糖度98%楽観的恋愛



距離の詰め方が陽キャのそれである。

おそらく五度生まれ変わっても私の人生と深くは交わらないであろう類の人間だ。


許可など取らずに勝手に呼べばいいものを、相手に嫌がられない呼び方かどうかを確認しつつ“こちらはあなたと仲良くなりたいです”という意思をアピールしてくるところが嫌らしい。



「……まぁ、いいけど」



それに対する自分の返しも陰キャ丸出しで嫌気が差す。

織田くんは私の返事を聞いて満足気に笑うと、私の席の隣に座った。



「文化祭終わったばっかなのに、もうすぐ期末テストなの憂鬱だよな」

「そう……?」

「あ、そうでもねえって反応だ。美玖、授業サボってるのに成績はそこそこいいもんな」

「勉強はしてるから」



眠たい時は寝たいので、ゆるい先生の授業は適度にサボっている。

ただ、赤点で再試になるのが面倒なのでテストではそれなりの点数を取れるようにはしている。



「でも化学の後半の問題は絶対ムズいと思うんだよな。あの先生ムズい問題出しそうな顔じゃん」

「……そうだね」



コンビニ弁当の鮭を箸で割りながら、適当な相槌を打つ。

こういう時うまく話を広げられないから私には同性の友達がいないのだろう。そしてこんな私にもめげずに話しかけられるメンタルの強さがあるから織田くんには友達が多いのだろう。

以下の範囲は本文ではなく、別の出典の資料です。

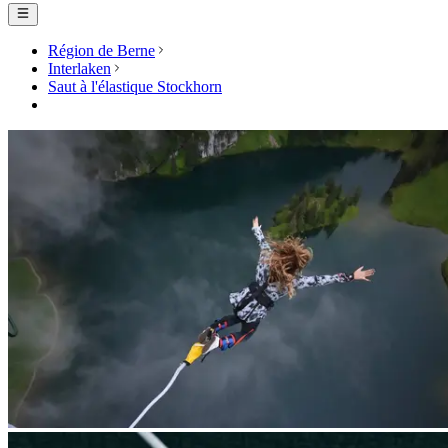
Région de Berne
Interlaken
Saut à l'élastique Stockhorn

「つか、滝沢先生今日女子から二回告られたの知ってる?」

「……は?」



告白現場は確かに見たが、二人? 同じ日に? と訝しげに顔を顰めてしまった。

どんだけ人気なんだろう、あの先生は。



「……くだらない」



ついぽつりと漏らしてしまった本音は、口の中に戻ってこない。

織田くんは私の冷たい発言にちょっと驚いた様子で覗き込んでくる。



「何がくだらない?」



いや、これは……驚きと興味が入り交じった表情と言うべきか……。

あまり言いたくなかったが、続きを待たれていそうなので率直な感想を述べた。



「告白するってことは、多少なりともオーケーされる自信とか、それによって意識してもらえるかもしれないっていう期待があるわけでしょ。よりにもよって教員に対してそんな期待を抱くなんて、楽観的すぎない? 学校に何しに来てんのって話だし」



梅干しとご飯を飲み込んだ後にそう言えば、暫しの沈黙が訪れる。

まずい、厳しいことを言い過ぎたかもと内心焦った。

お喋りな織田くんが黙るということは、それなりに思うところがあったんだろう。


生徒の恋心を馬鹿にするなと怒られるだろうか。



織田くんにどう受け取られたか内心不安に思っているうちに、織田くんは



「美玖は恋愛したことないんだな」



なんて淡々と感想を述べるように言ってきた。



「ただただ好きで、溜め込んだ思いを吐き出したい時ってあるんだよ」



……そんなものなんだろうか。

私が感情に乏しい人間だから分からないだけかもしれない。



「恋愛は楽観的じゃないとやってらんねぇし?」



その言葉を聞いて、何で自分が男に抱かれてもうまく恋愛感情を抱けないのかしっくり来た。

基本的に悲観的な自分に、恋愛はきっと無理なのだ。